Dataset extract:
********

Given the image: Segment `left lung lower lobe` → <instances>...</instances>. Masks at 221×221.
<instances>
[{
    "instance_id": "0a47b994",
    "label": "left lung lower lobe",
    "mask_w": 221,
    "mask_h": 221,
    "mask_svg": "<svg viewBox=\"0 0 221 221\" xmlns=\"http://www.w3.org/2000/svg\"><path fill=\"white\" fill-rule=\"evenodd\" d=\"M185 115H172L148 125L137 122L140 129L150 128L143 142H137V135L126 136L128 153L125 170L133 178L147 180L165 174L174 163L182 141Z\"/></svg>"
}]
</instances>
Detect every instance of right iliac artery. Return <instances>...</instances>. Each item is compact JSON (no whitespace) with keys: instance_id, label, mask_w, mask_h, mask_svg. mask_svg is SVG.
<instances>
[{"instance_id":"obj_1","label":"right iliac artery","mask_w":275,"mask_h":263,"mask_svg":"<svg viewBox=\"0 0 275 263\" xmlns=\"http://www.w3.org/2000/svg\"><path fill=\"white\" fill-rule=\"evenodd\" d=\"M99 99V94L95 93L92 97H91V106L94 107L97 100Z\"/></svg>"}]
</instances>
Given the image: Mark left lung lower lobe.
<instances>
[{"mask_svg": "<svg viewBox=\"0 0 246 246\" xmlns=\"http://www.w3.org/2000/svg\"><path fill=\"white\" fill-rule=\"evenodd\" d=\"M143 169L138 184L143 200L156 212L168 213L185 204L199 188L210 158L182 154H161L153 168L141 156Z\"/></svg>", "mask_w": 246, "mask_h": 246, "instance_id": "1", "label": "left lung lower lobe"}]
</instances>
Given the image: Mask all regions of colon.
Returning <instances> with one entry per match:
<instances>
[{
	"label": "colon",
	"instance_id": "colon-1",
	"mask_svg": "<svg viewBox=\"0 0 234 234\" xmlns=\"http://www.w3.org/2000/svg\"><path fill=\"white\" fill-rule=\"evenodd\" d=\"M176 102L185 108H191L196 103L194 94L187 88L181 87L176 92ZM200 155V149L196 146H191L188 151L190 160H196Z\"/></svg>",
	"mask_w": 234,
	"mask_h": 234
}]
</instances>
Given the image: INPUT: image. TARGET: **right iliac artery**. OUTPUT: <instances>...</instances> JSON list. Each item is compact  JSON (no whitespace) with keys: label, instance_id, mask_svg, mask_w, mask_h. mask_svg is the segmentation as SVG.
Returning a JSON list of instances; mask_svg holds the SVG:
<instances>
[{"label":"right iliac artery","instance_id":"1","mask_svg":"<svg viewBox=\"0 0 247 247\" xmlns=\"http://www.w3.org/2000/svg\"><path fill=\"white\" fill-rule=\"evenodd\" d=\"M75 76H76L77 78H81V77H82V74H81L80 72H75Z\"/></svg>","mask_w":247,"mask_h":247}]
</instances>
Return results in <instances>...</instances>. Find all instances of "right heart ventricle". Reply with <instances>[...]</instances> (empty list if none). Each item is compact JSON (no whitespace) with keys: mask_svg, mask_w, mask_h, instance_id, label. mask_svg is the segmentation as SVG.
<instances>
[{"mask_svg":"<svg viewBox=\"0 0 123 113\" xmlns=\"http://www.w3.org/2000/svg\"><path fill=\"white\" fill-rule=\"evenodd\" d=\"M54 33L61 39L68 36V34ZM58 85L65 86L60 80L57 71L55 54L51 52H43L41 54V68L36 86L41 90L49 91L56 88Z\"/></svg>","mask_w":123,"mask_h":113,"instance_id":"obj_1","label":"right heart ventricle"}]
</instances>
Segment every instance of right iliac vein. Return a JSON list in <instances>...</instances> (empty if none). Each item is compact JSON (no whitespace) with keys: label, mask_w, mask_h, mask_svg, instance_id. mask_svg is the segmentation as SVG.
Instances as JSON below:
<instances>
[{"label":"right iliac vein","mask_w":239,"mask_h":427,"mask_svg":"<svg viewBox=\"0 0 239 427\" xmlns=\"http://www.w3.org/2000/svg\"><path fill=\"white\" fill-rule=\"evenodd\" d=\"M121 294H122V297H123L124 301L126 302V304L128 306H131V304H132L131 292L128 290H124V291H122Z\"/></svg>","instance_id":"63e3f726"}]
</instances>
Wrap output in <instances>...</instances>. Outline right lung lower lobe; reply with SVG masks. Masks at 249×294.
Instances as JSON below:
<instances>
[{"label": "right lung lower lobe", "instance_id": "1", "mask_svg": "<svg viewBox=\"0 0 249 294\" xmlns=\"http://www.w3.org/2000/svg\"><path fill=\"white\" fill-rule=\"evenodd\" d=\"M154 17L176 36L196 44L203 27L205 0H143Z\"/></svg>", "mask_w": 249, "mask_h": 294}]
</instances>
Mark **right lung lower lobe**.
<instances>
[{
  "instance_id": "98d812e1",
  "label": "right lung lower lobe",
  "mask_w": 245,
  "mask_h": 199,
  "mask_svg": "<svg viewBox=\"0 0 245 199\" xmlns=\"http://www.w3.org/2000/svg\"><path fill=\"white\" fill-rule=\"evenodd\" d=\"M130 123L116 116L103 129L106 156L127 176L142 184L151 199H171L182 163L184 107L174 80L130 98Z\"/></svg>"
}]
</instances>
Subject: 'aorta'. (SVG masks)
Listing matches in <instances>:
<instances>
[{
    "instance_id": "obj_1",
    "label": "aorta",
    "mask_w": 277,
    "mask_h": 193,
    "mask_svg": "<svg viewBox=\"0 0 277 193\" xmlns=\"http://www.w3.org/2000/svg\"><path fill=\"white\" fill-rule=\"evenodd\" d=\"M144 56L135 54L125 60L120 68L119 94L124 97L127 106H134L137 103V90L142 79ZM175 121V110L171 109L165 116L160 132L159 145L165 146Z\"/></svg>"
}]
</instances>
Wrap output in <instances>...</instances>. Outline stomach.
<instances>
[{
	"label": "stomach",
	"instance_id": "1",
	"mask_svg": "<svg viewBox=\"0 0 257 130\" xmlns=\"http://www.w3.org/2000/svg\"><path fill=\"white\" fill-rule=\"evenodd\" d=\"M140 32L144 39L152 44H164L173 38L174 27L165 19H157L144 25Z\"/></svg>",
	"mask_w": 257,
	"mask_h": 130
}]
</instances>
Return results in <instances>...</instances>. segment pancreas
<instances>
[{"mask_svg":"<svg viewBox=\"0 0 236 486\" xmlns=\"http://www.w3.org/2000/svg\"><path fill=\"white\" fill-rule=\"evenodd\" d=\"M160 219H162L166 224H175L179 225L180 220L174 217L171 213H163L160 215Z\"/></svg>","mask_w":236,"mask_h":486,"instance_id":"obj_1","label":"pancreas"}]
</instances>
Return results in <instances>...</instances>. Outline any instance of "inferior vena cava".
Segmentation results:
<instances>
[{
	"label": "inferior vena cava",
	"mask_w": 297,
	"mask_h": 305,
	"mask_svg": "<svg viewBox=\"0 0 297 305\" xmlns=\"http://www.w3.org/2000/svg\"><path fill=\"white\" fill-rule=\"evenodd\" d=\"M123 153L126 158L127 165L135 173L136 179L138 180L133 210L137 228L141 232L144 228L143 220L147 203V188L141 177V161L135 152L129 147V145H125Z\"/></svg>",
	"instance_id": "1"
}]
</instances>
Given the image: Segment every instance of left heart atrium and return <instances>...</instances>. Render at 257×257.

********

Goal:
Could you rewrite the listing above as a JSON list of strings, with one string per line and blank lines left out?

Response:
[
  "Given the image: Segment `left lung lower lobe` → <instances>...</instances>. Masks at 221×221.",
  "<instances>",
  "[{",
  "    \"instance_id\": \"0a47b994\",",
  "    \"label\": \"left lung lower lobe\",",
  "    \"mask_w\": 221,",
  "    \"mask_h\": 221,",
  "    \"mask_svg\": \"<svg viewBox=\\\"0 0 221 221\\\" xmlns=\\\"http://www.w3.org/2000/svg\\\"><path fill=\\\"white\\\" fill-rule=\\\"evenodd\\\" d=\\\"M185 115H172L148 125L137 122L140 129L150 128L143 142H137V135L126 136L128 153L125 170L133 178L147 180L165 174L174 163L182 141Z\\\"/></svg>\"",
  "}]",
  "</instances>",
  "Detect every instance of right iliac artery. Return <instances>...</instances>. Each item is compact JSON (no whitespace) with keys: instance_id, label, mask_w, mask_h, mask_svg. mask_svg is SVG.",
  "<instances>",
  "[{\"instance_id\":\"obj_1\",\"label\":\"right iliac artery\",\"mask_w\":275,\"mask_h\":263,\"mask_svg\":\"<svg viewBox=\\\"0 0 275 263\\\" xmlns=\\\"http://www.w3.org/2000/svg\\\"><path fill=\\\"white\\\" fill-rule=\\\"evenodd\\\" d=\\\"M99 99V94L95 93L92 97H91V106L94 107L97 100Z\\\"/></svg>\"}]",
  "</instances>",
  "Given the image: Mark left lung lower lobe.",
  "<instances>",
  "[{\"mask_svg\": \"<svg viewBox=\\\"0 0 246 246\\\" xmlns=\\\"http://www.w3.org/2000/svg\\\"><path fill=\\\"white\\\" fill-rule=\\\"evenodd\\\" d=\\\"M143 169L138 184L143 200L156 212L168 213L185 204L199 188L210 158L182 154H161L153 168L141 156Z\\\"/></svg>\", \"mask_w\": 246, \"mask_h\": 246, \"instance_id\": \"1\", \"label\": \"left lung lower lobe\"}]",
  "</instances>",
  "Given the image: Mask all regions of colon.",
  "Returning <instances> with one entry per match:",
  "<instances>",
  "[{",
  "\t\"label\": \"colon\",",
  "\t\"instance_id\": \"colon-1\",",
  "\t\"mask_svg\": \"<svg viewBox=\\\"0 0 234 234\\\" xmlns=\\\"http://www.w3.org/2000/svg\\\"><path fill=\\\"white\\\" fill-rule=\\\"evenodd\\\" d=\\\"M176 102L185 108H191L196 103L194 94L187 88L181 87L176 92ZM200 155V149L196 146H191L188 151L190 160H196Z\\\"/></svg>\",",
  "\t\"mask_w\": 234,",
  "\t\"mask_h\": 234",
  "}]",
  "</instances>",
  "Given the image: INPUT: image. TARGET: **right iliac artery**. OUTPUT: <instances>...</instances> JSON list. Each item is compact  JSON (no whitespace) with keys: label, instance_id, mask_svg, mask_w, mask_h. mask_svg is the segmentation as SVG.",
  "Returning a JSON list of instances; mask_svg holds the SVG:",
  "<instances>",
  "[{\"label\":\"right iliac artery\",\"instance_id\":\"1\",\"mask_svg\":\"<svg viewBox=\\\"0 0 247 247\\\" xmlns=\\\"http://www.w3.org/2000/svg\\\"><path fill=\\\"white\\\" fill-rule=\\\"evenodd\\\" d=\\\"M75 76H76L77 78H81V77H82V74H81L80 72H75Z\\\"/></svg>\",\"mask_w\":247,\"mask_h\":247}]",
  "</instances>",
  "Return results in <instances>...</instances>. Find all instances of \"right heart ventricle\". Reply with <instances>[...]</instances> (empty list if none). Each item is compact JSON (no whitespace) with keys: mask_svg, mask_w, mask_h, instance_id, label. mask_svg is the segmentation as SVG.",
  "<instances>",
  "[{\"mask_svg\":\"<svg viewBox=\\\"0 0 123 113\\\" xmlns=\\\"http://www.w3.org/2000/svg\\\"><path fill=\\\"white\\\" fill-rule=\\\"evenodd\\\" d=\\\"M54 33L61 39L68 36V34ZM58 85L65 86L60 80L57 71L55 54L51 52H43L41 54V68L36 86L41 90L49 91L56 88Z\\\"/></svg>\",\"mask_w\":123,\"mask_h\":113,\"instance_id\":\"obj_1\",\"label\":\"right heart ventricle\"}]",
  "</instances>",
  "Segment every instance of right iliac vein. Return a JSON list in <instances>...</instances> (empty if none). Each item is compact JSON (no whitespace) with keys: label, mask_w, mask_h, mask_svg, instance_id. mask_svg is the segmentation as SVG.",
  "Instances as JSON below:",
  "<instances>",
  "[{\"label\":\"right iliac vein\",\"mask_w\":239,\"mask_h\":427,\"mask_svg\":\"<svg viewBox=\\\"0 0 239 427\\\" xmlns=\\\"http://www.w3.org/2000/svg\\\"><path fill=\\\"white\\\" fill-rule=\\\"evenodd\\\" d=\\\"M121 294H122V297H123L124 301L126 302V304L128 306H131V304H132L131 292L128 290H124V291H122Z\\\"/></svg>\",\"instance_id\":\"63e3f726\"}]",
  "</instances>",
  "Wrap output in <instances>...</instances>. Outline right lung lower lobe; reply with SVG masks. Masks at 249×294.",
  "Instances as JSON below:",
  "<instances>",
  "[{\"label\": \"right lung lower lobe\", \"instance_id\": \"1\", \"mask_svg\": \"<svg viewBox=\\\"0 0 249 294\\\" xmlns=\\\"http://www.w3.org/2000/svg\\\"><path fill=\\\"white\\\" fill-rule=\\\"evenodd\\\" d=\\\"M154 17L176 36L196 44L203 27L205 0H143Z\\\"/></svg>\", \"mask_w\": 249, \"mask_h\": 294}]",
  "</instances>",
  "Mark **right lung lower lobe**.",
  "<instances>",
  "[{",
  "  \"instance_id\": \"98d812e1\",",
  "  \"label\": \"right lung lower lobe\",",
  "  \"mask_w\": 245,",
  "  \"mask_h\": 199,",
  "  \"mask_svg\": \"<svg viewBox=\\\"0 0 245 199\\\" xmlns=\\\"http://www.w3.org/2000/svg\\\"><path fill=\\\"white\\\" fill-rule=\\\"evenodd\\\" d=\\\"M130 123L116 116L103 129L106 156L127 176L142 184L151 199H171L182 163L184 107L174 80L130 98Z\\\"/></svg>\"",
  "}]",
  "</instances>",
  "Subject: 'aorta'. (SVG masks)",
  "Listing matches in <instances>:",
  "<instances>",
  "[{",
  "    \"instance_id\": \"obj_1\",",
  "    \"label\": \"aorta\",",
  "    \"mask_w\": 277,",
  "    \"mask_h\": 193,",
  "    \"mask_svg\": \"<svg viewBox=\\\"0 0 277 193\\\" xmlns=\\\"http://www.w3.org/2000/svg\\\"><path fill=\\\"white\\\" fill-rule=\\\"evenodd\\\" d=\\\"M144 56L135 54L125 60L120 68L119 94L124 97L127 106H134L137 103V90L142 79ZM175 121V110L171 109L165 116L160 132L159 145L165 146Z\\\"/></svg>\"",
  "}]",
  "</instances>",
  "Wrap output in <instances>...</instances>. Outline stomach.",
  "<instances>",
  "[{",
  "\t\"label\": \"stomach\",",
  "\t\"instance_id\": \"1\",",
  "\t\"mask_svg\": \"<svg viewBox=\\\"0 0 257 130\\\" xmlns=\\\"http://www.w3.org/2000/svg\\\"><path fill=\\\"white\\\" fill-rule=\\\"evenodd\\\" d=\\\"M140 32L144 39L152 44H164L173 38L174 27L165 19H157L144 25Z\\\"/></svg>\",",
  "\t\"mask_w\": 257,",
  "\t\"mask_h\": 130",
  "}]",
  "</instances>",
  "Return results in <instances>...</instances>. segment pancreas",
  "<instances>",
  "[{\"mask_svg\":\"<svg viewBox=\\\"0 0 236 486\\\" xmlns=\\\"http://www.w3.org/2000/svg\\\"><path fill=\\\"white\\\" fill-rule=\\\"evenodd\\\" d=\\\"M160 219H162L166 224H175L179 225L180 220L174 217L171 213H163L160 215Z\\\"/></svg>\",\"mask_w\":236,\"mask_h\":486,\"instance_id\":\"obj_1\",\"label\":\"pancreas\"}]",
  "</instances>",
  "Return results in <instances>...</instances>. Outline any instance of \"inferior vena cava\".",
  "Segmentation results:",
  "<instances>",
  "[{",
  "\t\"label\": \"inferior vena cava\",",
  "\t\"mask_w\": 297,",
  "\t\"mask_h\": 305,",
  "\t\"mask_svg\": \"<svg viewBox=\\\"0 0 297 305\\\" xmlns=\\\"http://www.w3.org/2000/svg\\\"><path fill=\\\"white\\\" fill-rule=\\\"evenodd\\\" d=\\\"M123 153L126 158L127 165L135 173L136 179L138 180L133 210L137 228L141 232L144 228L143 220L147 203V188L141 177V161L135 152L129 147V145H125Z\\\"/></svg>\",",
  "\t\"instance_id\": \"1\"",
  "}]",
  "</instances>",
  "Given the image: Segment every instance of left heart atrium and return <instances>...</instances>. Render at 257×257."
]